Josiah Thompson
(Picture from the cover of Gumshoe, Little, Brown and Co., 1988)
Josiah "Tink" Thompson is best known for his enormously influential
1967 book Six Seconds in Dallas, which represented the first attempt to
analyze the assassination reasonably scientifically. I say
"reasonably" only because Thompson was trained in philosophy, not
science, and for him to have produced the quality of book that he did
represented an enormous achievement. The fact that certain of his scientific
approaches and deductions fell a little short does not take away from his
achievement, especially for the first such work.

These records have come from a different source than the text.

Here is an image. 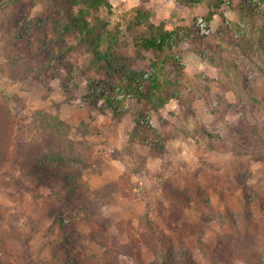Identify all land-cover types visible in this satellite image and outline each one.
<instances>
[{
  "label": "rangeland",
  "instance_id": "1",
  "mask_svg": "<svg viewBox=\"0 0 264 264\" xmlns=\"http://www.w3.org/2000/svg\"><path fill=\"white\" fill-rule=\"evenodd\" d=\"M236 1L107 0L101 16L121 42L119 69L108 73L89 67L75 32H52V20L75 10L0 0V264H166L187 255L185 264H261L264 0ZM14 14L46 19V45L31 47L34 34L20 40ZM162 29L181 34L159 76L169 75L184 103L151 112L140 98L154 73L145 46ZM41 63L50 66L40 74ZM115 92L123 114L107 115ZM247 196L262 199L250 209L253 229ZM247 233L249 253L229 254Z\"/></svg>",
  "mask_w": 264,
  "mask_h": 264
},
{
  "label": "trees",
  "instance_id": "2",
  "mask_svg": "<svg viewBox=\"0 0 264 264\" xmlns=\"http://www.w3.org/2000/svg\"><path fill=\"white\" fill-rule=\"evenodd\" d=\"M61 3V6H63L65 9L70 8L73 11L75 10L73 16L66 18L63 22L62 21H56L52 20V23L54 24V27L52 29V32L56 35H60L59 29L64 27V31L66 32V35H72L74 32L77 34V36L80 39V46L82 47H88V51L86 52V55H89L90 61H89V67L93 69V66L98 67L101 70L107 71L109 73V69L116 71V69H119L118 67L120 64L118 63V56L114 54L116 49L120 48L121 42H120V31L119 30H112L109 28V26L105 23L104 18L101 16V12L103 11L104 7H109V4L107 3V0H56ZM245 6L246 2L243 0H237L235 4L241 3ZM21 4L20 2H18ZM18 5V4H17ZM238 6V5H237ZM252 14L253 11H251ZM14 17H17L19 20V23L21 25V33L18 34V37L20 40L23 39H31L32 34H34L37 38L36 42H32L31 47H37L42 48L46 45L48 35L44 32V22H46V19L41 20H35L27 21L20 19V16L18 14H14ZM14 19V18H13ZM46 31V30H45ZM45 34V35H44ZM180 32H168L166 30L162 29L161 37L160 39L153 40L152 42L146 43L147 48L152 50L153 55L155 56L154 61L152 64L154 65V73L149 77V90L147 95H141L140 98L143 101L144 106L151 112H159L169 101L175 99L180 101L181 103H184L183 101V95L181 93L176 92L174 89V82L169 80V75L167 74L166 79H162L163 76H159L161 74L166 76V73H168V64H172L171 57L168 56L166 52V47H171L168 44H170L171 41H173L175 38L180 39ZM261 38L264 37V29L261 31ZM227 37V36H226ZM231 42L234 41V38L229 36L227 37ZM33 39V38H32ZM31 39V40H32ZM187 39L194 42V44H197V40H201L198 36L197 40L190 35ZM178 40V39H177ZM176 40V41H177ZM175 42V41H174ZM240 45H243L242 42H239ZM264 44L262 43V46ZM50 64L41 63L40 65V71L42 72L48 71ZM126 68L125 66H122V69ZM90 71V70H89ZM86 72V73H89ZM122 77L128 78L132 73L128 70L122 71ZM136 75L137 74H132ZM142 77V75H139ZM134 77V76H132ZM112 78V77H111ZM124 79V78H122ZM99 83H102L104 86L109 85L107 77L105 78H97L96 80ZM121 87V86H120ZM249 89V88H248ZM121 91V88H120ZM119 91V94H120ZM127 92H135L133 91L132 85L130 87H127ZM251 91V88L250 90ZM115 94H109L105 98V108L104 111L107 115H121L122 108L124 106V100H119L118 98L114 99ZM147 97V98H146ZM146 98V99H145ZM64 185V184H62ZM65 191L67 193L77 194L76 188L73 184L67 183L65 186ZM261 197H246L245 198V206H246V222L248 223L249 228H255L254 217L252 218L251 214V208L254 203L261 202ZM187 201V199H186ZM61 209V208H60ZM264 210V206L262 207ZM264 215V214H263ZM234 218L237 217V219L240 218V216L237 214L233 215ZM182 220H180V224ZM60 224H63V221H59ZM239 221L235 220L232 222V227L239 226ZM243 235V234H242ZM238 236H241L240 234ZM250 235L247 233L246 237L242 239L240 238V246H235L234 244H231V249H226L229 254L233 255L237 249H241L242 251H245V254H248L249 251L252 249V242H249ZM203 245L204 242H203ZM223 246L224 244L221 243ZM226 248L229 247L228 244H226ZM213 252L218 256L220 261H223L222 254L223 252L216 248L213 250ZM165 259V258H164ZM191 260V256H183L181 260L178 262H173V260H167L166 264H185L187 261ZM172 261V262H171ZM261 264H264V257L259 262ZM252 264V263H250Z\"/></svg>",
  "mask_w": 264,
  "mask_h": 264
}]
</instances>
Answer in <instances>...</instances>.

Thompson graduated from Yale in 1957, and then spent two
years as a naval frogman. He studied the philosopher Sören
Kierkegaard for a year in Denmark, and in 1964 received a Ph.D. from Yale, with
Kierkegaard as his professional specialty. He then took a position as Assistant
Professor of Philosophy at Haverford College, outside Philadelphia, where he
eventually became a full professor.
President Kennedy was assassinated while Thompson was working
on his Ph.D. at Yale. He became interested in the assassination the moment it
happened, figuring along with so many others that Jack Ruby's killing Oswald had
to be more than just coincidence. He followed developments in the case, and even
researched the 26 volumes a little on his own while at Yale, but put it aside in
favor of protesting against the Vietnam War. While at Haverford, he was arrested
with some other faculty members during one protest, and his lawyer turned out to
be none other than Vincent Salandria,
of Philadelphia. The resulting discussions rekindled Thompson's interest in the
assassination, and he was soon hooked. He became a consultant to Life
magazine and shortly afterward published Six Seconds.
The detective-like experience of working on the Kennedy
assassination appealed enough to Thompson that he quit Haverford in 1976 and
went to northern California to become a private investigator. In 1979 he became
an independent investigator, and later was named Best Detective of 1987 by the Bay
Guardian. In 1988 he wrote the famous Gumshoe, on his
life as a private-eye. Through it all, he has remained involved with the JFK
assassination, if not terribly active. Most recently, he delivered a searing
blast at Prof. James Fetzer and others involved with Fetzer's book Assassination
Science, at
JFK Lancer's annual conference, Dallas, 20 November 1998, in a classic address
entitled "Why
the Zapruder Film is Authentic" .
Thompson also wrote a brief
letter to The New York Review of Books in reply to Richard
Popkin's 1966 article "The
Second Oswald: The Case for a Conspiracy Theory." This letter seems to
have been long since forgotten.
Additional biographical information on Josiah Thompson is
contained in Calvin Trillin's "The
Buffs" and in Clint Bradford's introduction
to Thompson's address (from Bradford's web site). The latter focuses more on
Thompson's private-eye work, the former more on his early history.